→ **Task brief**: Only lines containing the word "sans" belong in the answer; copy each one from the records.

START Data supplied

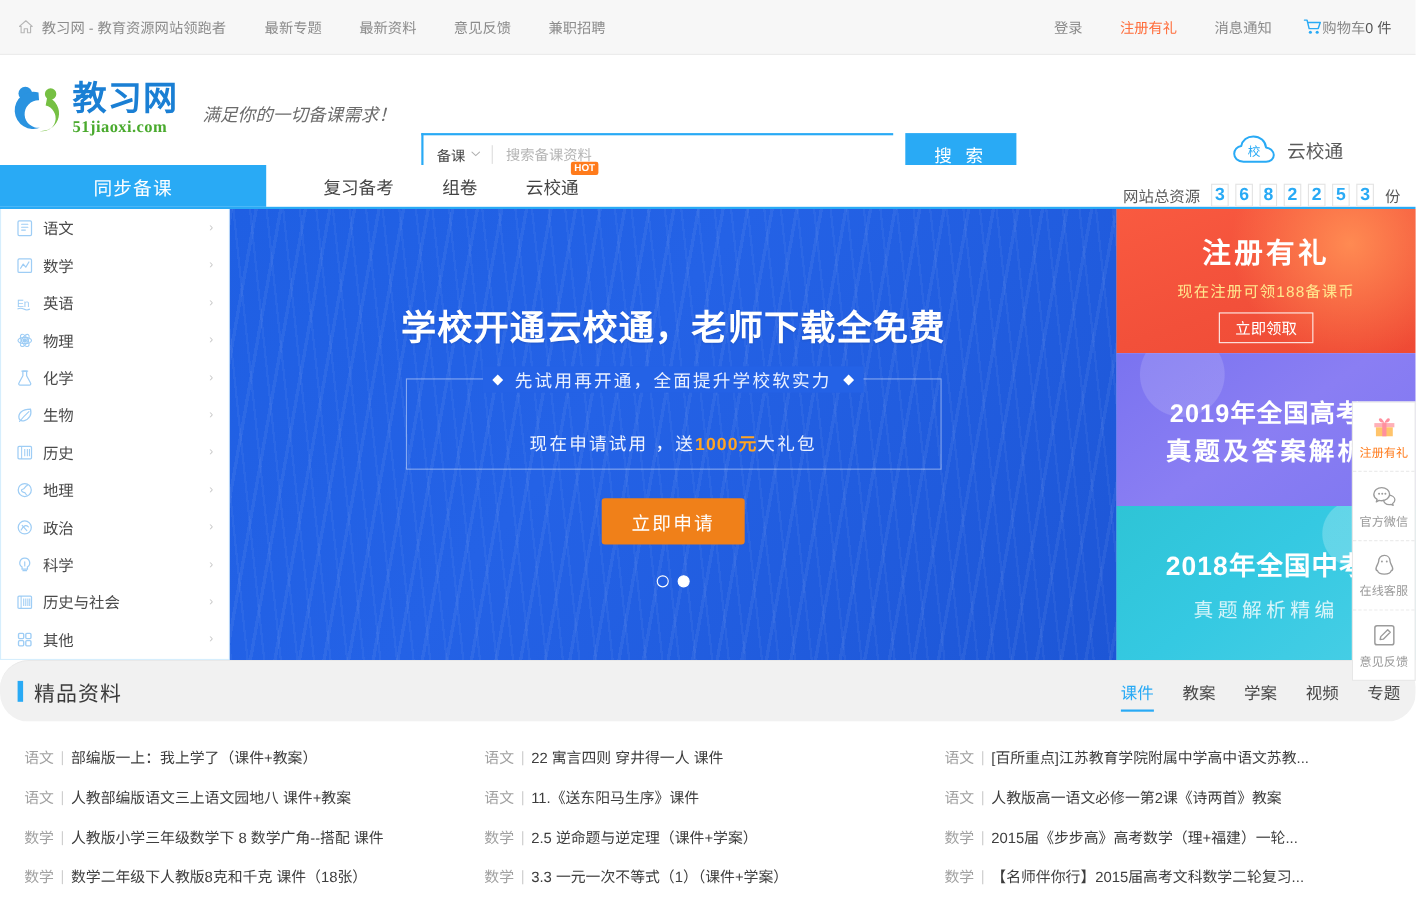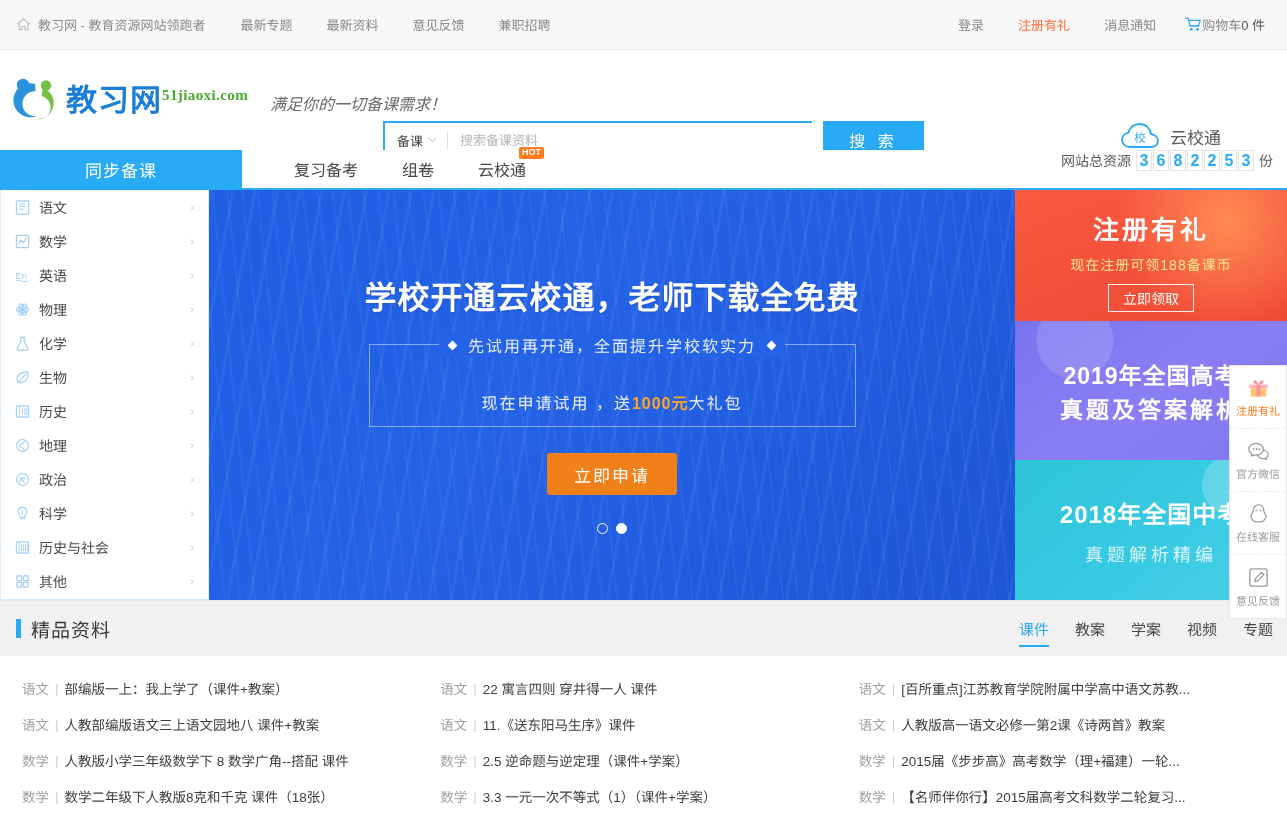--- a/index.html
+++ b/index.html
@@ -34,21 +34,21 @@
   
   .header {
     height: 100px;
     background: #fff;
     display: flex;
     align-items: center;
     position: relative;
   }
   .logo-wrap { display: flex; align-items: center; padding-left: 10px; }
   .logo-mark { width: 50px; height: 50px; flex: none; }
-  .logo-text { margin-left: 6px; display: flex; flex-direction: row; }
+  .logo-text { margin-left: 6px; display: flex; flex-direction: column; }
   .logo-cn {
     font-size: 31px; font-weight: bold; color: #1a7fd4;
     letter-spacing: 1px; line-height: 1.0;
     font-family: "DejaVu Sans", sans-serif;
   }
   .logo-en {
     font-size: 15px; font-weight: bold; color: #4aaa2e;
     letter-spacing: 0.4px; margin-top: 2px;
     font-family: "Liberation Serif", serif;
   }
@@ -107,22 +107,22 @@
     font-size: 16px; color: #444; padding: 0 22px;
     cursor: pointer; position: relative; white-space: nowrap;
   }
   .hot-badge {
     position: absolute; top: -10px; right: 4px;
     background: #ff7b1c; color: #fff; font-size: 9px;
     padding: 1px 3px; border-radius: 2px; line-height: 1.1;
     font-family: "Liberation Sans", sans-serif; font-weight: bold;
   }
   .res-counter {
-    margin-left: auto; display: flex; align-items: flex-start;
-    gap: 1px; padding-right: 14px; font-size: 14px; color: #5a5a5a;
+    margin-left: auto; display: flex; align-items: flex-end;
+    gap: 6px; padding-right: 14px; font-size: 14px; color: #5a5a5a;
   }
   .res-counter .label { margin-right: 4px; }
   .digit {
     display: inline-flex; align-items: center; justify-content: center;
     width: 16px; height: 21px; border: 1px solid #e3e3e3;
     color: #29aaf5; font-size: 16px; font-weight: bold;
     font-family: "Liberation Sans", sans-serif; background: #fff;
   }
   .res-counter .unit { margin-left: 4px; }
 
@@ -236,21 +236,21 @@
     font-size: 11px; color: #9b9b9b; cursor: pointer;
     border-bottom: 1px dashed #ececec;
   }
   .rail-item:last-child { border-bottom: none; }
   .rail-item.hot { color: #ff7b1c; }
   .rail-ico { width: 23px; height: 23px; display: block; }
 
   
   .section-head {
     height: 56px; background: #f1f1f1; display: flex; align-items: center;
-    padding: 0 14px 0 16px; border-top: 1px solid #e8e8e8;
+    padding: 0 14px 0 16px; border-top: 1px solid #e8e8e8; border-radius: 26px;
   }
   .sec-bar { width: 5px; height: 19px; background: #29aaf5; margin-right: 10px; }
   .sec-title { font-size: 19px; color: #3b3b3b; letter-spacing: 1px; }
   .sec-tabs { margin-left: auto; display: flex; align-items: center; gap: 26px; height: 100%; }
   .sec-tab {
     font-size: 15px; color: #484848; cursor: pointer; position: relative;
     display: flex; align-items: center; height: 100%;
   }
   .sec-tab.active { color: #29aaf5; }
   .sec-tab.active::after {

END Data supplied

→ **Answer box**:
     font-family: "DejaVu Sans", sans-serif;
     font-family: "Liberation Sans", sans-serif; font-weight: bold;
     font-family: "Liberation Sans", sans-serif; background: #fff;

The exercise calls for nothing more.